Part 2: file descriptor invariants
For part 2, come up with a sequence of shell commands that read the contents
of the secret from ../secret.txt
without using the ln
command to
create any symlinks, and save your commands to solution-2.txt
.
In the absence of symlinks, you will have to uncover and exploit a deeper problem in how our WASI module works. The problem is more of an issue with the design rather than the low-level implementation, so you might be able to figure out the attack just from the following description of how it works, although you may find it useful to refer to its source code if something is unclear. The mistake is related to the invariant that the WASI module tries to maintain about file descriptors.
The WASI module maintains a map of open file descriptors in self.fds
,
translating from an integer value (which is seen by the code running
inside the sandbox) to a Python object representing that file. For open
files and directories, that Python object is an OpenFile()
. The key
invariant is that OpenFile.depth
is supposed to represent the number
of levels of directory from that file or directory to the root of the
sandbox. This depth
value is used by OpenFile.check_path()
to make
sure that, whenever the sandbox asks to open a file, the path name being
opened does not contain more ..
components than the current depth,
so that opening the path does not escape the sandbox’s root.
In WASI, all operations that open a file by pathname use the path_open()
function provided by WASI to the sandbox.

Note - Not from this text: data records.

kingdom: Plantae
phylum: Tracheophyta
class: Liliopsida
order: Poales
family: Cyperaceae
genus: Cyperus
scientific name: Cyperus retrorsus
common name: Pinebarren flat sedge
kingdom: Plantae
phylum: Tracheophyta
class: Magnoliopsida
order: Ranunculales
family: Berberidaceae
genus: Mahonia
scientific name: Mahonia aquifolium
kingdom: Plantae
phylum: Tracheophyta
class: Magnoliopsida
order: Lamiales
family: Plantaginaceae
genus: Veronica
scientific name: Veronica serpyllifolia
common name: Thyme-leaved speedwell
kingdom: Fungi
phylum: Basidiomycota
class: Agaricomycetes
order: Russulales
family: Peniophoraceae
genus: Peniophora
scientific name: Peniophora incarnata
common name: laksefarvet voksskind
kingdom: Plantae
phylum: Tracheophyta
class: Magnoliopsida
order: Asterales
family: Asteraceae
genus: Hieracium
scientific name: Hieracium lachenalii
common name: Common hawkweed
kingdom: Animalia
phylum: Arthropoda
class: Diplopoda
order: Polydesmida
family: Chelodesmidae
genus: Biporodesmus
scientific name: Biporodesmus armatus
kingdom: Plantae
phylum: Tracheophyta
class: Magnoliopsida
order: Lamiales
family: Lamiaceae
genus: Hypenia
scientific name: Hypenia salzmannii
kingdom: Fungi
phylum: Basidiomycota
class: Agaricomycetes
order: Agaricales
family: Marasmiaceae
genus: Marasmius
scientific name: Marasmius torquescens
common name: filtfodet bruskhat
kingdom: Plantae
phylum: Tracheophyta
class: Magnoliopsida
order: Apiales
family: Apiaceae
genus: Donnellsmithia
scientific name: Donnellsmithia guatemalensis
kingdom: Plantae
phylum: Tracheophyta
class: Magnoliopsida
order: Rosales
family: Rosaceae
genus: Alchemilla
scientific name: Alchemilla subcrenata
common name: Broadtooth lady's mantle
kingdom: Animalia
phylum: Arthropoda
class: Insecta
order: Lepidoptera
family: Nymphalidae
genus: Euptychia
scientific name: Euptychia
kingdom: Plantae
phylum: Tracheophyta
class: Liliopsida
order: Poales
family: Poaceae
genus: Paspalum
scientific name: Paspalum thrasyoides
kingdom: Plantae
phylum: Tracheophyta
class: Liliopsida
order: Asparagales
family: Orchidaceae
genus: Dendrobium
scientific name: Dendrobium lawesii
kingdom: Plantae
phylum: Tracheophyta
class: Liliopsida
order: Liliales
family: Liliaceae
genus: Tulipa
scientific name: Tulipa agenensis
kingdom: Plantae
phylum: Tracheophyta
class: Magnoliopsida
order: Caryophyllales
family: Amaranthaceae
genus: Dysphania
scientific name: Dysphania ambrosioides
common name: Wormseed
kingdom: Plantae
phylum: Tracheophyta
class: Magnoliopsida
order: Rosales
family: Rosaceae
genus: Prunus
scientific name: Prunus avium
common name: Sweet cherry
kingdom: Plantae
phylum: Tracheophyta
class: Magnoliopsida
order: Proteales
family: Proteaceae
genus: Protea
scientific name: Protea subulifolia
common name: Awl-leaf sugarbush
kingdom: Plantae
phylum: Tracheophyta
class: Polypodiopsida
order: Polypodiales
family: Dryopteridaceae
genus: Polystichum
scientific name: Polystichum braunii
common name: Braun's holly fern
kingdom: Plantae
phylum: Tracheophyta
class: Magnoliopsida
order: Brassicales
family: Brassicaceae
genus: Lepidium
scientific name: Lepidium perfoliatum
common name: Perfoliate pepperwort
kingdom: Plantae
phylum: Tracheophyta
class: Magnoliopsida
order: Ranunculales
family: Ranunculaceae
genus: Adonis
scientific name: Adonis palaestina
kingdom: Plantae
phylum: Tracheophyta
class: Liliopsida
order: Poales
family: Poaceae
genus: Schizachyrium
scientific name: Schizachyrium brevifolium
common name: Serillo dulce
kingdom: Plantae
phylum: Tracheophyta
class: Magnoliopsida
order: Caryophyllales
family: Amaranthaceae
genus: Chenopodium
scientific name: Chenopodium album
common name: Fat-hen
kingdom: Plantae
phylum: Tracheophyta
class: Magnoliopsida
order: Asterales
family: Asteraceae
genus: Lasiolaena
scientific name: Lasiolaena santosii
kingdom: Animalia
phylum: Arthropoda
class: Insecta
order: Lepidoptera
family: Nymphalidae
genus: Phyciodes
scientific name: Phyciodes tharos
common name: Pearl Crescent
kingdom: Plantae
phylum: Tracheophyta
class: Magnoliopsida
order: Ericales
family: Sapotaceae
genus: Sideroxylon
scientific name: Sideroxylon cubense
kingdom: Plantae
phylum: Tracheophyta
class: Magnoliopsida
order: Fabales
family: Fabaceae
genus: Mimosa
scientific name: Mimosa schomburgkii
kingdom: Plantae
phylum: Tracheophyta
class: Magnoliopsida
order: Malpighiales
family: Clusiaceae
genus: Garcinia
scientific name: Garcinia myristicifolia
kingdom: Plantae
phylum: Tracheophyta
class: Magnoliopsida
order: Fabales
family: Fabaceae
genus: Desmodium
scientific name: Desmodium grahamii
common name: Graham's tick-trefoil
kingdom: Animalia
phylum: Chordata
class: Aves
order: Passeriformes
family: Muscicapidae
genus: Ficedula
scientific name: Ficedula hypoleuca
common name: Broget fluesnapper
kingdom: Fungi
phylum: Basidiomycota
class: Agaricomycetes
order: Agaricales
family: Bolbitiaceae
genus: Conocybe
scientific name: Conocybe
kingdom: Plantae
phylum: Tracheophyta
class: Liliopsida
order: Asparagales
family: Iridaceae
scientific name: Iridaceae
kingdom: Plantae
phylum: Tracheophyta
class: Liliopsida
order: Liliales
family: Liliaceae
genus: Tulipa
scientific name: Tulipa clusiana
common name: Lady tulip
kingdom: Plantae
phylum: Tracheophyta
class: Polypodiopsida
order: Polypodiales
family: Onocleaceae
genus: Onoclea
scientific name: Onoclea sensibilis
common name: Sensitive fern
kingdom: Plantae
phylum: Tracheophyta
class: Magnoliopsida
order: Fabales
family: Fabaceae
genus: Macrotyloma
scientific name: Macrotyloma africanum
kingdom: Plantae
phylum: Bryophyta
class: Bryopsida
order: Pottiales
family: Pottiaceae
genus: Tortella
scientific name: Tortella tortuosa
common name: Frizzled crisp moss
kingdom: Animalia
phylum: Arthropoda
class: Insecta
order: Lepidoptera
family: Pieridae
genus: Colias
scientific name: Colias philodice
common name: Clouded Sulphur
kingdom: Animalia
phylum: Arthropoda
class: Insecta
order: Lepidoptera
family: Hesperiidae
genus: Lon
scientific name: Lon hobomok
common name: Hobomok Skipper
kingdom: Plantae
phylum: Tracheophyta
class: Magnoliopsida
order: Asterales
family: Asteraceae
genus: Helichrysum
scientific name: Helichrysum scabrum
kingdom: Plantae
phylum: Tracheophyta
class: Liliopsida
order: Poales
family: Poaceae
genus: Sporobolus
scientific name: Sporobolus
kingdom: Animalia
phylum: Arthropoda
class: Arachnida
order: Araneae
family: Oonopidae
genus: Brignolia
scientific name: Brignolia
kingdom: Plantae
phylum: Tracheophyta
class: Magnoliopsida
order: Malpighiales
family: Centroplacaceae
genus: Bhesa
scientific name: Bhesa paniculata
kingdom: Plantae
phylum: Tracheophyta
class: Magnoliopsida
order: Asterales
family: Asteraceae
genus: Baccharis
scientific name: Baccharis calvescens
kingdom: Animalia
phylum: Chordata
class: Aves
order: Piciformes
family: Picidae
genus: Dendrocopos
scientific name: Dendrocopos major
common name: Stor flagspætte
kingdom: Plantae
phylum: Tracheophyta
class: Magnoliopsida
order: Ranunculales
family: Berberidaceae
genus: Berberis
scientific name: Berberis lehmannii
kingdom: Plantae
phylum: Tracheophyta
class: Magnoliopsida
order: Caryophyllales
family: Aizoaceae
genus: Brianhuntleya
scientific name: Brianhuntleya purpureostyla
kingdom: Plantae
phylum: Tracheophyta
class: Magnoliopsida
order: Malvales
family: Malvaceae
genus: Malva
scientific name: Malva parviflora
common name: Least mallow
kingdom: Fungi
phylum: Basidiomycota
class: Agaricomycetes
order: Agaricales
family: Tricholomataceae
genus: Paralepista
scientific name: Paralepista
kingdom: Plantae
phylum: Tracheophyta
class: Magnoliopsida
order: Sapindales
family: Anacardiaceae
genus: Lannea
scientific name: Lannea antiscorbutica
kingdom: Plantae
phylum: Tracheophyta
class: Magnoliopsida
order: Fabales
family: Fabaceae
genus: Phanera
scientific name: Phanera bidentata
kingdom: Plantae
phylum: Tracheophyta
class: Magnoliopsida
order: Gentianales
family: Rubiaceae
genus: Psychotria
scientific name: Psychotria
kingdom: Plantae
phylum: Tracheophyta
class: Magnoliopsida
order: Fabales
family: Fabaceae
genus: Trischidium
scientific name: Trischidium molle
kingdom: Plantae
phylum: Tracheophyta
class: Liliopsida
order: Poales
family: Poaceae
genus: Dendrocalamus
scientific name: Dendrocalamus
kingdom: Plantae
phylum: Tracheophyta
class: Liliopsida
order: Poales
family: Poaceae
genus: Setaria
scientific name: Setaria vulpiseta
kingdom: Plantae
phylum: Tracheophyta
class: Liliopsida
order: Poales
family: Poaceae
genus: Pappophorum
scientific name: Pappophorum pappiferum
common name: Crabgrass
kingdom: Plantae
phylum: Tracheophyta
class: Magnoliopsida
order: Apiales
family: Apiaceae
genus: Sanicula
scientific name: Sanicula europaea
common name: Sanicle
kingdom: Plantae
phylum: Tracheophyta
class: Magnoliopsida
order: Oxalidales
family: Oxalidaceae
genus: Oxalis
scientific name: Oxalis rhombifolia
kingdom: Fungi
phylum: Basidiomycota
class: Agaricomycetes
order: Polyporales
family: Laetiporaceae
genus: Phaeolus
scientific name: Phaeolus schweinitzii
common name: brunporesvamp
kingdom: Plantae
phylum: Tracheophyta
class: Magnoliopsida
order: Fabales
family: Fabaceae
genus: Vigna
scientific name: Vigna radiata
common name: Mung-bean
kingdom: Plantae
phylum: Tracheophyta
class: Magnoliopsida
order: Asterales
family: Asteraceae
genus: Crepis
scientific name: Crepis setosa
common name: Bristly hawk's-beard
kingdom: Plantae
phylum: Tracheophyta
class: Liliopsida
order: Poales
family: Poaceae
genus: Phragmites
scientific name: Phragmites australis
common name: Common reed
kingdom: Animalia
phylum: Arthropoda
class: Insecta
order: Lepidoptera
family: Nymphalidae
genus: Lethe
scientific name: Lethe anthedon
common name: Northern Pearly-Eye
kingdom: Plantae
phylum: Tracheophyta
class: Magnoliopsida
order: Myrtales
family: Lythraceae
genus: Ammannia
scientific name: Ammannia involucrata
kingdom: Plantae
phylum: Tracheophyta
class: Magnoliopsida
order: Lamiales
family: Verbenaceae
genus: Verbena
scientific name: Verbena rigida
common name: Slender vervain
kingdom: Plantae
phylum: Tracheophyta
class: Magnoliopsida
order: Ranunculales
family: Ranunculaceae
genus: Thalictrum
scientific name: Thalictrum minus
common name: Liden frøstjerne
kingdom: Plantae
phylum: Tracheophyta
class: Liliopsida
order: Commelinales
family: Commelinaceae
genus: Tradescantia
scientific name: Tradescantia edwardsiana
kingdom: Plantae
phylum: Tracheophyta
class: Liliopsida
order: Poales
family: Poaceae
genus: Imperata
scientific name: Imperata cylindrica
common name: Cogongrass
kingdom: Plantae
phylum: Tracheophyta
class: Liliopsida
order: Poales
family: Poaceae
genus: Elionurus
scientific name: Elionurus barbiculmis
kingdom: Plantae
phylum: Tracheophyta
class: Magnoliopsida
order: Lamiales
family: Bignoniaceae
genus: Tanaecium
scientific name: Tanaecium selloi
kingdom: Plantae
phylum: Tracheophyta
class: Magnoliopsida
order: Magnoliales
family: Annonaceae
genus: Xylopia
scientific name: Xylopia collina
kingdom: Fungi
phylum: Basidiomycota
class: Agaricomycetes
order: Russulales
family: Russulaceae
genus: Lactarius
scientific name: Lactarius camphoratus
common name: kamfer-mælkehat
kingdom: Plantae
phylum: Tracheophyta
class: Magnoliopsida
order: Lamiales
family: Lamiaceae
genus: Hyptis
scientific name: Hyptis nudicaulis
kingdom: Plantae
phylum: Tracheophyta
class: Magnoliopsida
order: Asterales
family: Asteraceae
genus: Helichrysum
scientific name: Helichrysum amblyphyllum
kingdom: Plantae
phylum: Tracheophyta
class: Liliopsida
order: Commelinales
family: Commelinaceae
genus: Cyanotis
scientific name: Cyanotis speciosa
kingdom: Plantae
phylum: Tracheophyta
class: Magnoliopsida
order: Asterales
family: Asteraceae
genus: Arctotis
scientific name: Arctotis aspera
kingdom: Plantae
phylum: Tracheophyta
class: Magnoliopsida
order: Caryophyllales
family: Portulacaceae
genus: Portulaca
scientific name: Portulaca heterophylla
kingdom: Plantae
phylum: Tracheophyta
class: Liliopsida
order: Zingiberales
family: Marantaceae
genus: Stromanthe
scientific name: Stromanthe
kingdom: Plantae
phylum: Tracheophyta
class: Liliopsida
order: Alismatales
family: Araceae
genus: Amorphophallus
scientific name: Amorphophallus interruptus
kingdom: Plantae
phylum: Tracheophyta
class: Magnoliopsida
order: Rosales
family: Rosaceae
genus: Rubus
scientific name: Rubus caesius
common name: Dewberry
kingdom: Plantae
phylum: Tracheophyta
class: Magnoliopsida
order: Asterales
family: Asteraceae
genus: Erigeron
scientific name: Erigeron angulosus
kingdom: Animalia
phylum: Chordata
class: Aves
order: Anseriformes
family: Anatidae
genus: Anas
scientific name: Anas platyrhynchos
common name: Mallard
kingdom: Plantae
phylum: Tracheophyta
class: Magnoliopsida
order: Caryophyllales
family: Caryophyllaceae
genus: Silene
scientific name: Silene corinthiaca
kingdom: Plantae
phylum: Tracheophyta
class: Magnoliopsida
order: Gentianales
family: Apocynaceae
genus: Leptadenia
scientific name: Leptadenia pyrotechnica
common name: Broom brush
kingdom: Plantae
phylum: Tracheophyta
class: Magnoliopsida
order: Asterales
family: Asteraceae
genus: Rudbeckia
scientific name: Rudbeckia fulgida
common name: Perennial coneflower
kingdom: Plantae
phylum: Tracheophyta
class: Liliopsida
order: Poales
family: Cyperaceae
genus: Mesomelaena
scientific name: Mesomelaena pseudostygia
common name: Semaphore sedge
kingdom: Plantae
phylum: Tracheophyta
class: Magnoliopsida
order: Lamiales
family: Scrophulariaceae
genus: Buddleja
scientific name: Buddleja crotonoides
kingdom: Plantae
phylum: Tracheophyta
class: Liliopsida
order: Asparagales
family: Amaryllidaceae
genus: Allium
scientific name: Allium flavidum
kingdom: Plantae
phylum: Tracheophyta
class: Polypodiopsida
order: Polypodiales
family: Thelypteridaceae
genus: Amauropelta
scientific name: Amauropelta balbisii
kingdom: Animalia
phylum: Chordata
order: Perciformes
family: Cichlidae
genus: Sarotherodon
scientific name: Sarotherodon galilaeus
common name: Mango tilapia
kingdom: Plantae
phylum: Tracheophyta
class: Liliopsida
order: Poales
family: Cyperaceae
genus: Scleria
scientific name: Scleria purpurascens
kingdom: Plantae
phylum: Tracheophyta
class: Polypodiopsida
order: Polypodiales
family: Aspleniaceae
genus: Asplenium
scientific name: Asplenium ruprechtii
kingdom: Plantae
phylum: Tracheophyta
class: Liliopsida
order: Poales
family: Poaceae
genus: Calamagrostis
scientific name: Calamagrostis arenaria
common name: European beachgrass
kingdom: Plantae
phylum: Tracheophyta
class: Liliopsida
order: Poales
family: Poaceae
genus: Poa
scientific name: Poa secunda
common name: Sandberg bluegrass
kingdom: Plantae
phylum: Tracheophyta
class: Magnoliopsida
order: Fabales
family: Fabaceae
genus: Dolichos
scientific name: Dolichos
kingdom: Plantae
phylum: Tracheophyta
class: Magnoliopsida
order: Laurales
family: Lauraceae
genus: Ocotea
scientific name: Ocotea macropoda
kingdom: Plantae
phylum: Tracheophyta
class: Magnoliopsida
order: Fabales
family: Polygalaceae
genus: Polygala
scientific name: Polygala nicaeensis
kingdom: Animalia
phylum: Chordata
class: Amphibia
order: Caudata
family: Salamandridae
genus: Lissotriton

This function always works
relative to a file descriptor of a starting directory. When the sandboxed
code opens an absolute pathname, such as open("/hello/world.txt", ...)
,
the wasi-libc
implementation finds the file descriptor of the sandbox’s
root directory (corresponding to the Preopen()
file descriptor in
the Wasi()
constructor), and invokes, roughly, path_open(root_fd,
"hello/world.txt")
. But if the sandboxed code invokes openat(dirfd,
"world.txt")
, which means open the name world.txt
in whatever directory
corresponds to dirfd
, wasi-libc
does not need to find the sandbox
root fd, and passes the arguments directly to WASI’s path_open()
.
You can see that the depth
value for the sandbox root directory starts
out at 0, as specified in the Preopen()
constructor.
To help you figure out what the bug is, and how to exploit it, first think about what WASI operations might violate the above invariant, and second, how would you take advantage of this invariant being violated?
Part 3: sandboxing using WebAssembly
For this last part, your job is to use WebAssembly to execute some code
in isolation from the rest of your system, so that if this code was
buggy, it would not be able to access anything else on your system.
We provide you with an implementation of SHA-256 in C, in sha.c.
This code is also compiled into a WebAssembly module, sha-export.wasm
.
The C implementation of SHA-256 provides a function, SHA256(const
unsigned char *d, size_t n, unsigned char *md)
, which computes the hash
of n
bytes of input data at address d
and stores the resulting hash
at address md
. Your job is to implement the sha256()
function in
sandbox.py to call SHA256()
from sha-export.wasm
and return the
result. You will need to think carefully about how to provide the input
data and obtain the output data from this function, given the strong
isolation of the WebAssembly module’s memory.